▶ **DIRECTIONS**:
Please revise the items below so that "rows swapped" reads "rows exchanged" throughout, change nothing else, and write them out again without the pictures.

▶ **DATA SUPPLIED**:
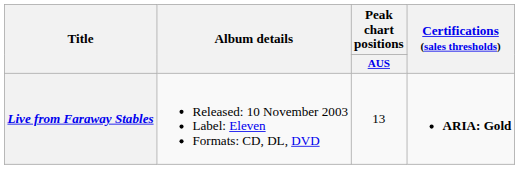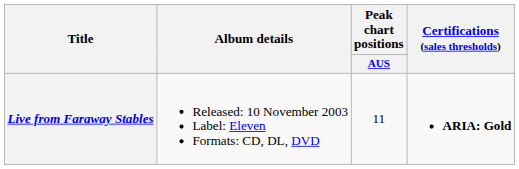Live from Faraway Stables | Peak chart positions / AUS: 13 -> 11
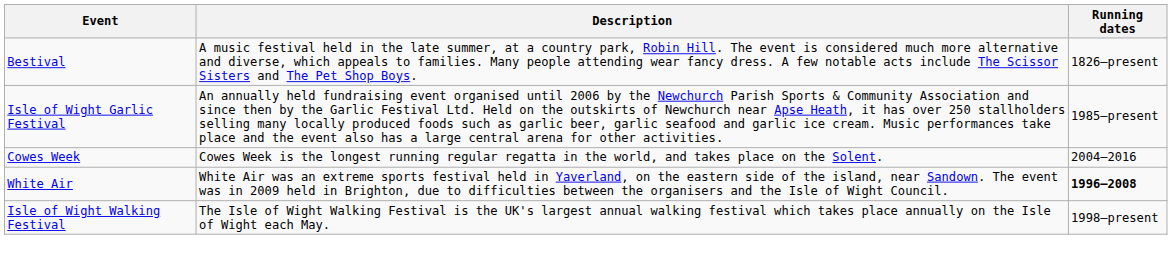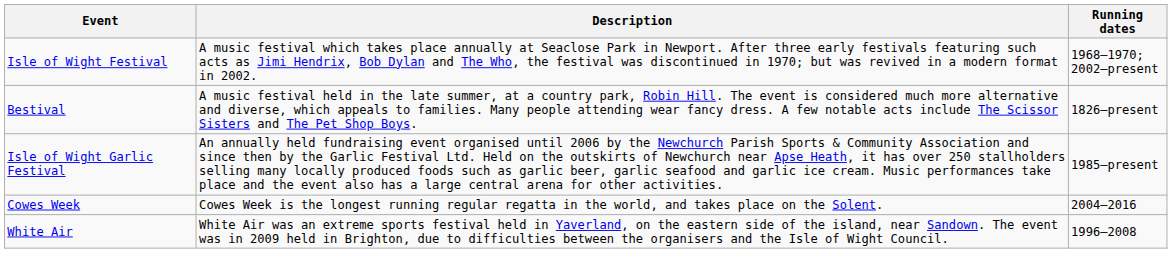+ row: Isle of Wight Festival | A music festival which takes place annually at Seaclose Park in Newport. After three early festivals featuring such acts as Jimi Hendrix, Bob Dylan and The Who, the festival was discontinued in 1970; but was revived in a modern format in 2002. | 1968–1970; 2002–present
White Air | Running dates: bold -> normal
- row: Isle of Wight Walking Festival | The Isle of Wight Walking Festival is the UK's largest annual walking festival which takes place annually on the Isle of Wight each May. | 1998–present
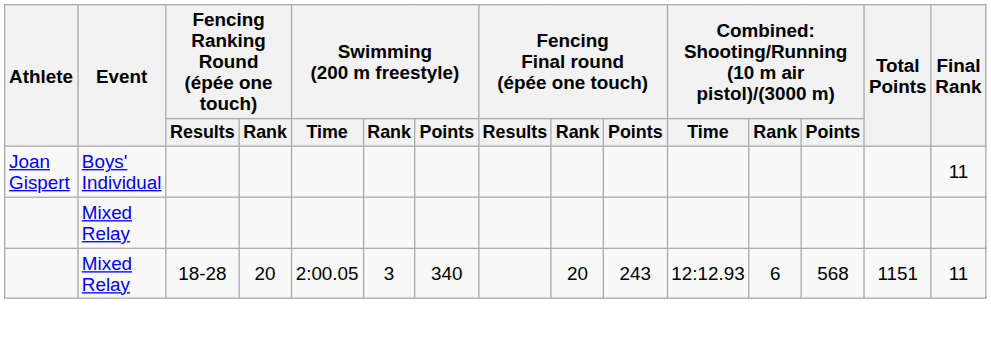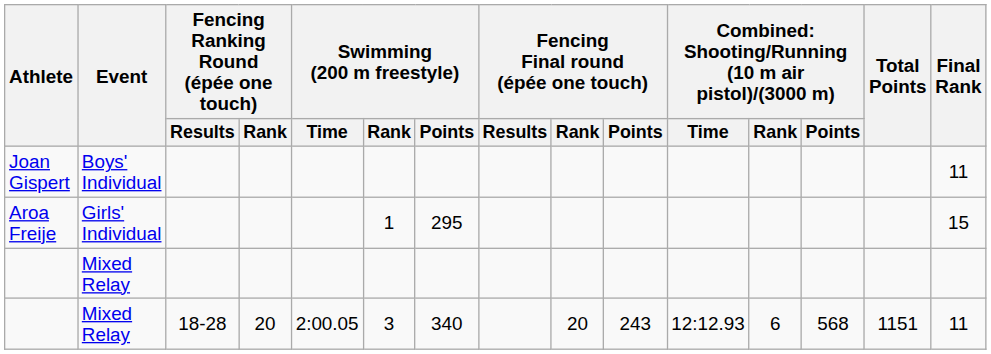+ row: Aroa Freije | Girls' Individual | 1 | 295 | 15
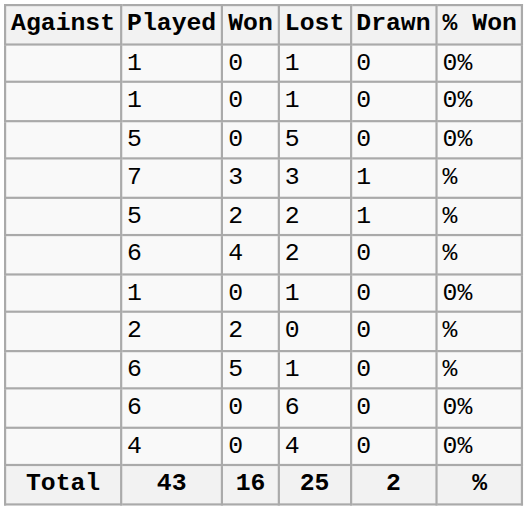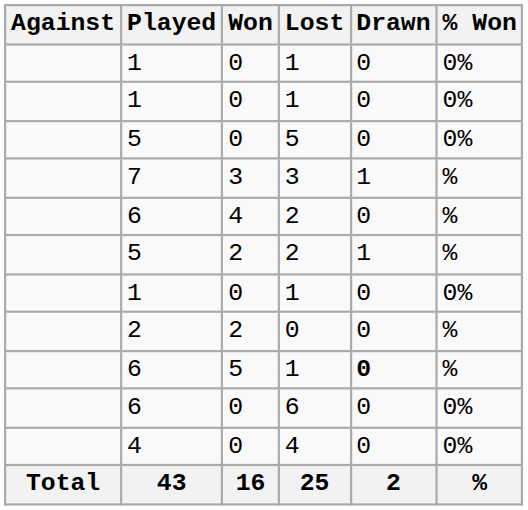rows swapped: 6 / 2 <-> 5 / 2
6 / 1 | Drawn: normal -> bold
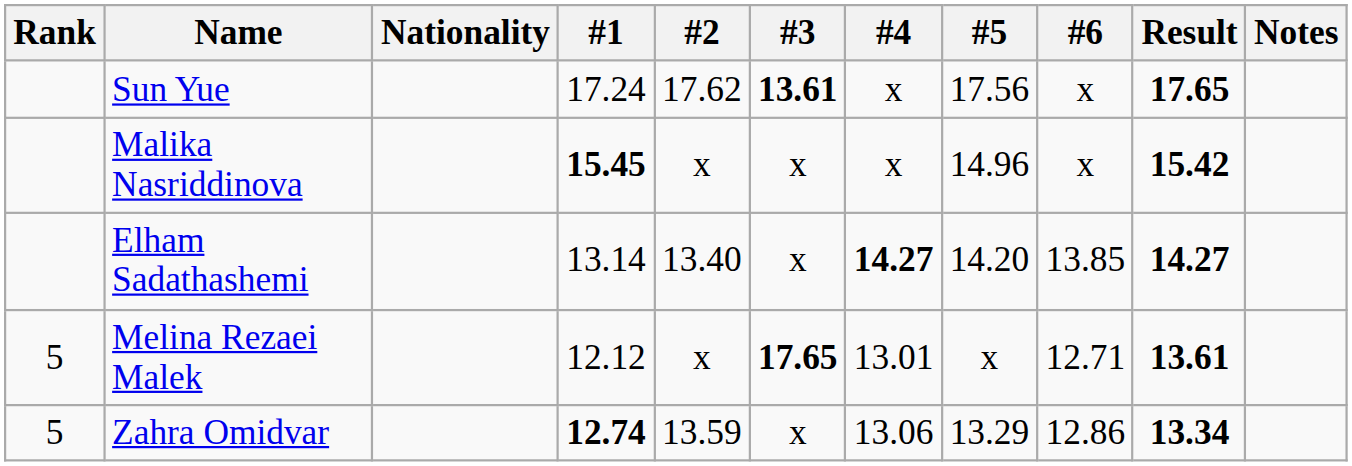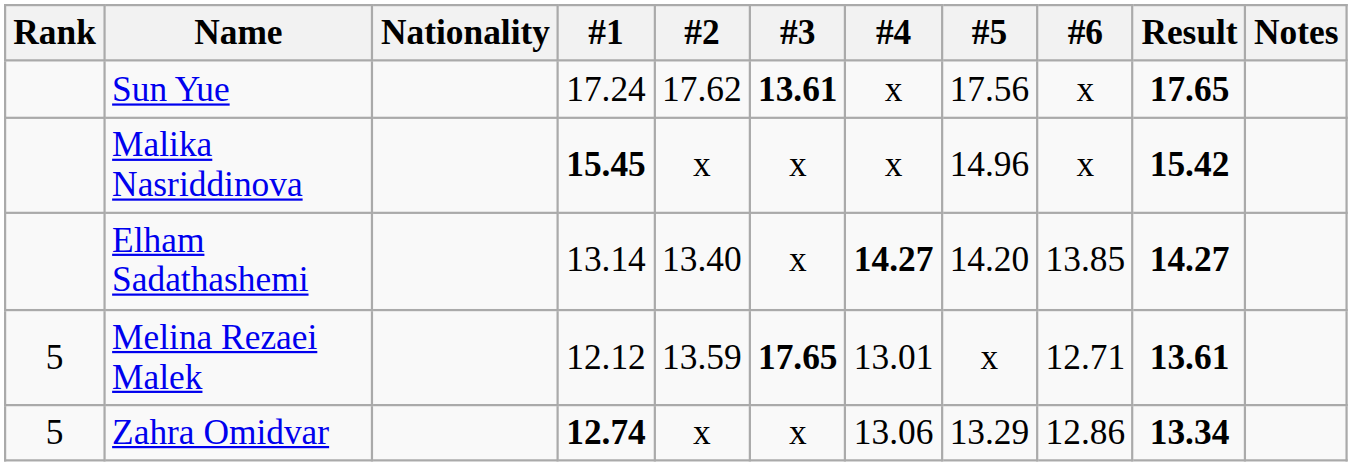Melina Rezaei Malek | #2: x -> 13.59
Zahra Omidvar | #2: 13.59 -> x
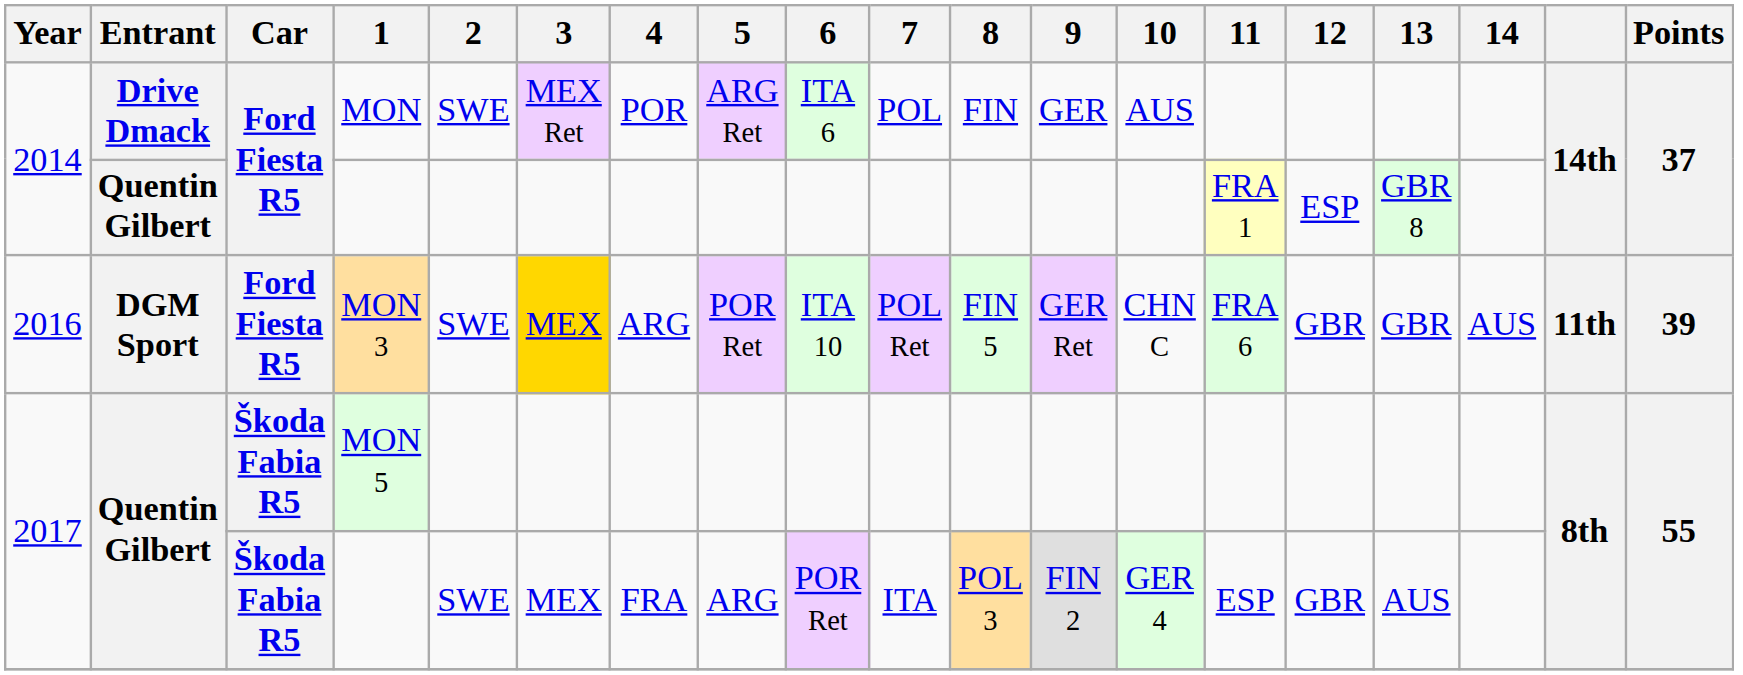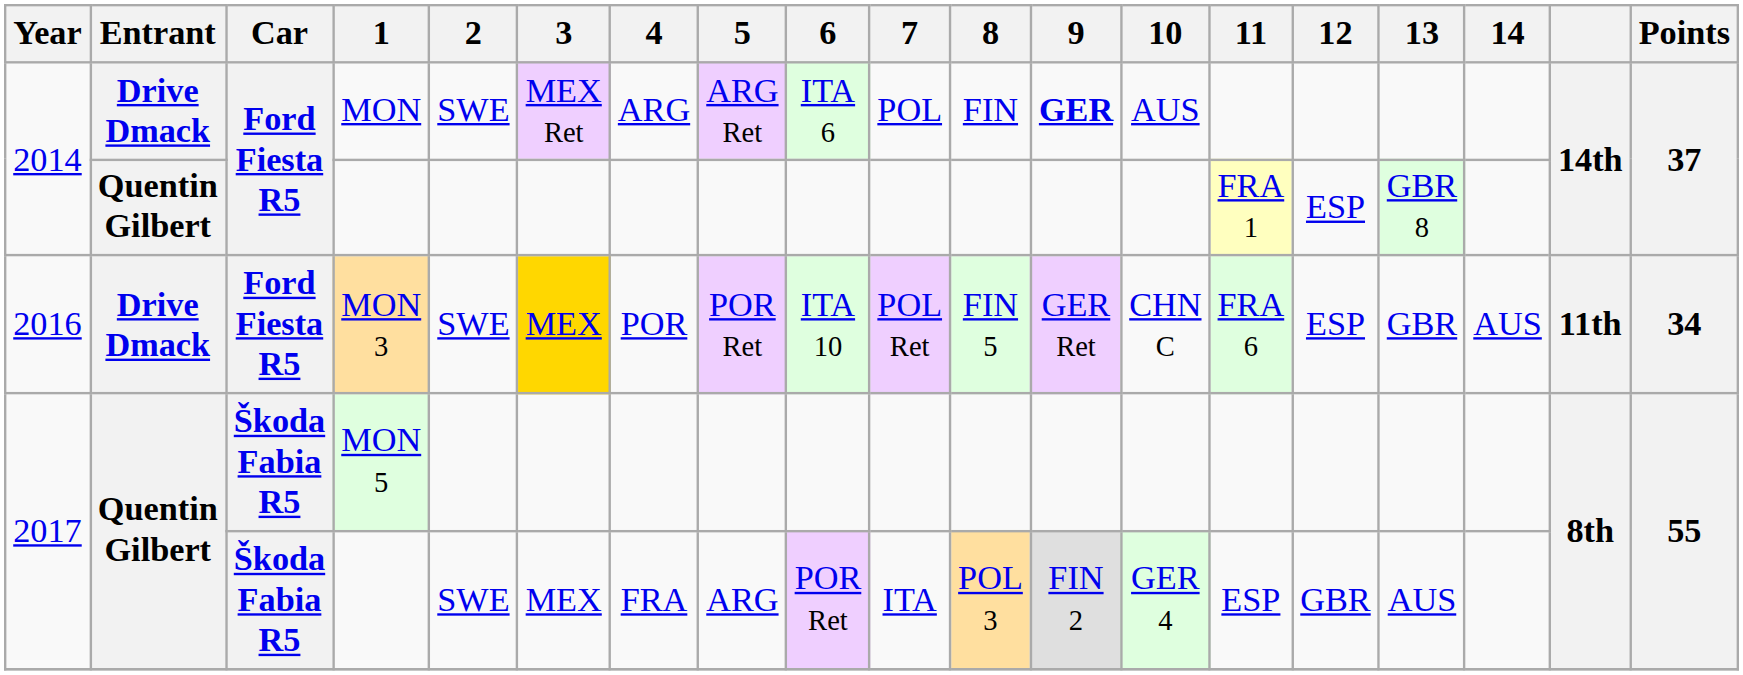MON | 4: POR -> ARG
MON | 9: normal -> bold
MON 3 | Entrant: DGM Sport -> Drive Dmack
MON 3 | 4: ARG -> POR
MON 3 | 12: GBR -> ESP
MON 3 | Points: 39 -> 34
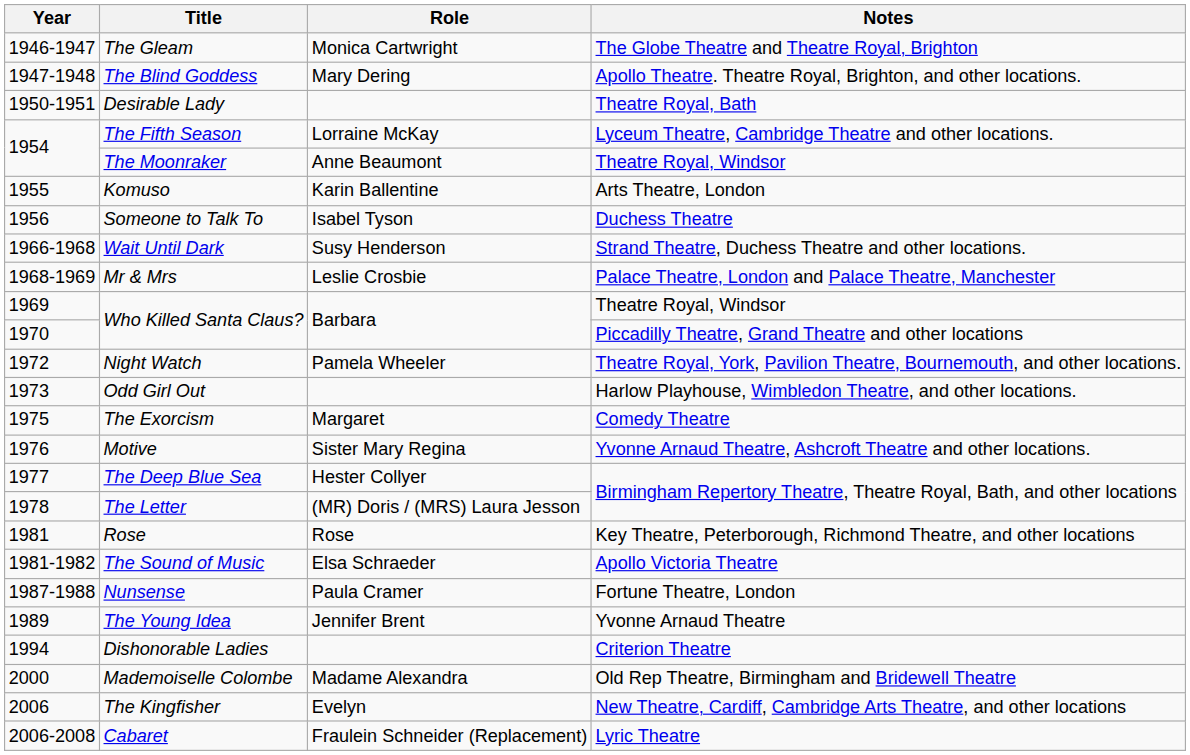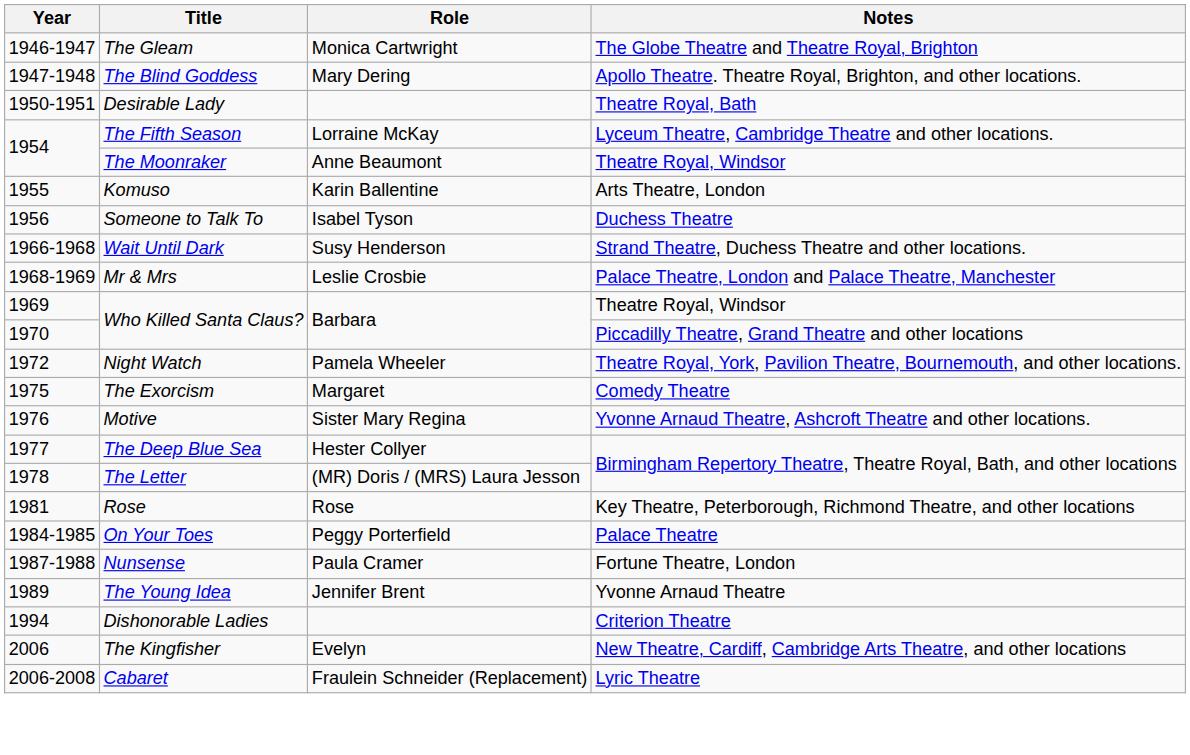- row: 1973 | Odd Girl Out | Harlow Playhouse, Wimbledon Theatre, and other locations.
- row: 1981-1982 | The Sound of Music | Elsa Schraeder | Apollo Victoria Theatre
+ row: 1984-1985 | On Your Toes | Peggy Porterfield | Palace Theatre
- row: 2000 | Mademoiselle Colombe | Madame Alexandra | Old Rep Theatre, Birmingham and Bridewell Theatre
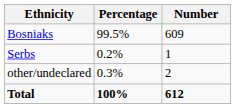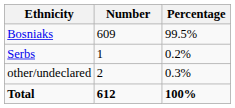columns swapped: Number <-> Percentage
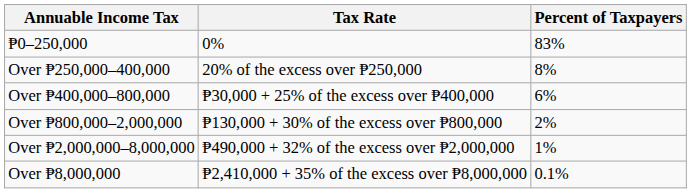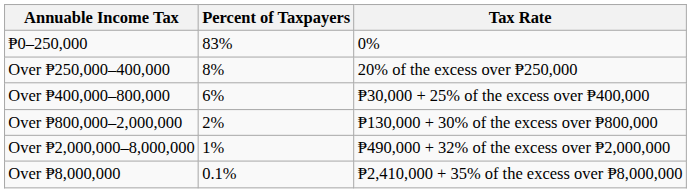columns swapped: Tax Rate <-> Percent of Taxpayers
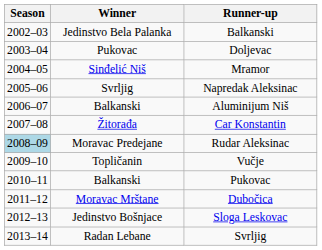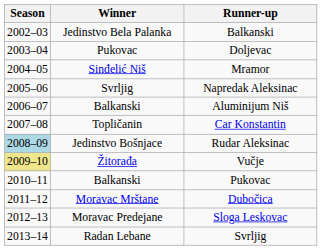Car Konstantin | Winner: Žitorađa -> Topličanin
Rudar Aleksinac | Winner: Moravac Predejane -> Jedinstvo Bošnjace
Vučje | Season: no background -> khaki background
Vučje | Winner: Topličanin -> Žitorađa
Sloga Leskovac | Winner: Jedinstvo Bošnjace -> Moravac Predejane
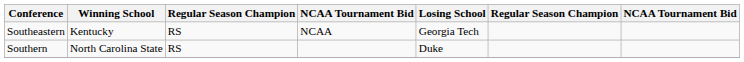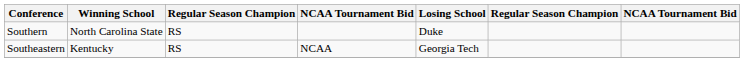rows swapped: Southeastern <-> Southern
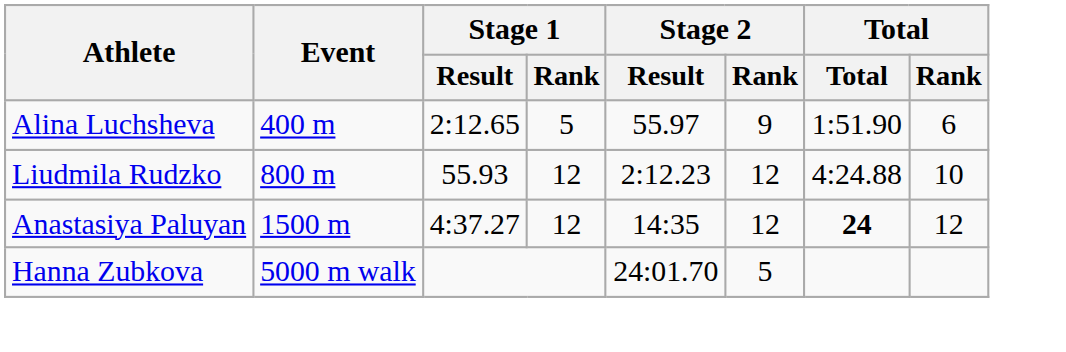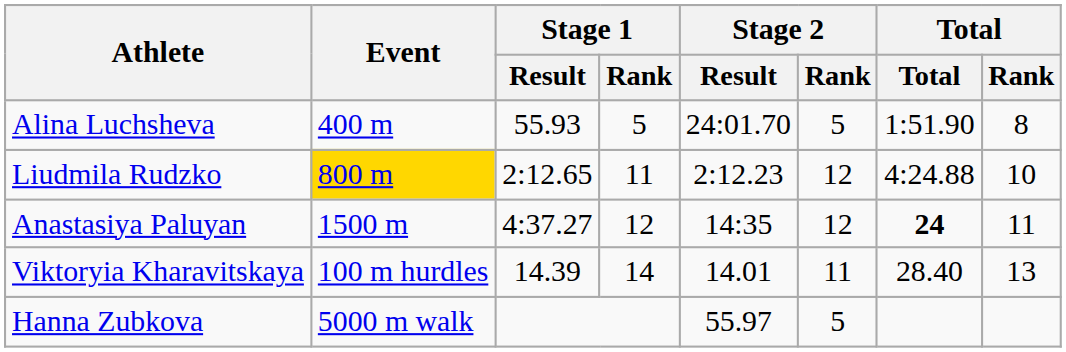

▶ **OUTPUT**:
Live from Faraway Stables | Peak chart positions / AUS: 13 -> 11
+ row: Isle of Wight Festival | A music festival which takes place annually at Seaclose Park in Newport. After three early festivals featuring such acts as Jimi Hendrix, Bob Dylan and The Who, the festival was discontinued in 1970; but was revived in a modern format in 2002. | 1968–1970; 2002–present
White Air | Running dates: bold -> normal
- row: Isle of Wight Walking Festival | The Isle of Wight Walking Festival is the UK's largest annual walking festival which takes place annually on the Isle of Wight each May. | 1998–present
+ row: Aroa Freije | Girls' Individual | 1 | 295 | 15
rows exchanged: 6 / 2 <-> 5 / 2
6 / 1 | Drawn: normal -> bold
Melina Rezaei Malek | #2: x -> 13.59
Zahra Omidvar | #2: 13.59 -> x
MON | 4: POR -> ARG
MON | 9: normal -> bold
MON 3 | Entrant: DGM Sport -> Drive Dmack
MON 3 | 4: ARG -> POR
MON 3 | 12: GBR -> ESP
MON 3 | Points: 39 -> 34
- row: 1973 | Odd Girl Out | Harlow Playhouse, Wimbledon Theatre, and other locations.
- row: 1981-1982 | The Sound of Music | Elsa Schraeder | Apollo Victoria Theatre
+ row: 1984-1985 | On Your Toes | Peggy Porterfield | Palace Theatre
- row: 2000 | Mademoiselle Colombe | Madame Alexandra | Old Rep Theatre, Birmingham and Bridewell Theatre
columns swapped: Number <-> Percentage
columns swapped: Tax Rate <-> Percent of Taxpayers
Car Konstantin | Winner: Žitorađa -> Topličanin
Rudar Aleksinac | Winner: Moravac Predejane -> Jedinstvo Bošnjace
Vučje | Season: no background -> khaki background
Vučje | Winner: Topličanin -> Žitorađa
Sloga Leskovac | Winner: Jedinstvo Bošnjace -> Moravac Predejane
rows exchanged: Southeastern <-> Southern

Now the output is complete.